Equitability Analysis of the Maximal Information Coefficient, with Comparisons
This work addresses the problem of identifying strong associations in high-dimensional data for data exploration, though it is incremental as it builds on existing MIC theory.
The paper analyzes the equitability of the maximal information coefficient (MIC) and compares it to alternatives like mutual information estimation and distance correlation, demonstrating that MIC is more equitable across various noise models and sample sizes.

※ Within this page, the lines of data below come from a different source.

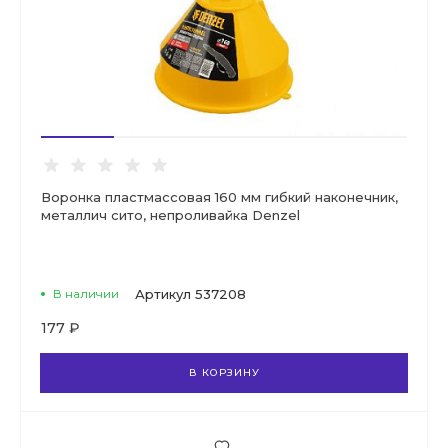
Воронка пластмассовая 160 мм гибкий наконечник,
металлич сито, непроливайка Denzel
В наличии
Артикул
537208
177 ₽
В КОРЗИНУ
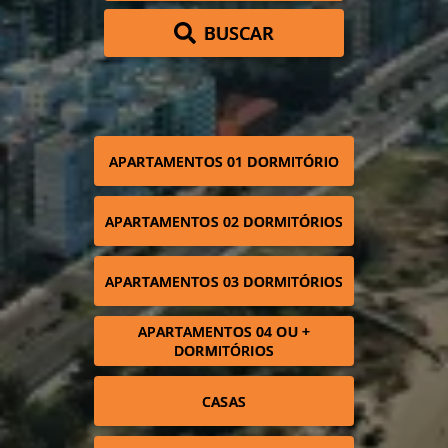
BUSCAR
APARTAMENTOS 01 DORMITÓRIO
APARTAMENTOS 02 DORMITÓRIOS
APARTAMENTOS 03 DORMITÓRIOS
APARTAMENTOS 04 OU +
DORMITÓRIOS
CASAS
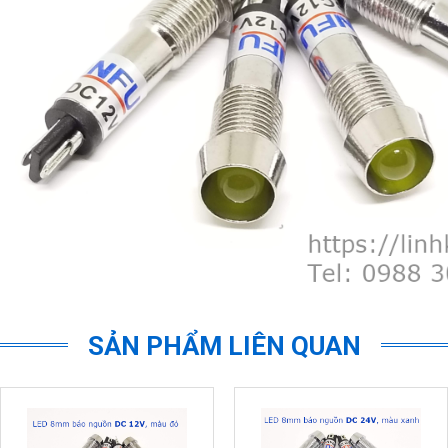
SẢN PHẨM LIÊN QUAN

A measure of dependence is said to be equitable if it gives similar scores to equally noisy relationships of different types. Equitability is important in data exploration when the goal is to identify a relatively small set of strongest associations within a dataset as opposed to finding as many non-zero associations as possible, which often are too many to sift through. Thus an equitable statistic, such as the maximal information coefficient (MIC), can be useful for analyzing high-dimensional data sets. Here, we explore both equitability and the properties of MIC, and discuss several aspects of the theory and practice of MIC. We begin by presenting an intuition behind the equitability of MIC through the exploration of the maximization and normalization steps in its definition. We then examine the speed and optimality of the approximation algorithm used to compute MIC, and suggest some directions for improving both. Finally, we demonstrate in a range of noise models and sample sizes that MIC is more equitable than natural alternatives, such as mutual information estimation and distance correlation.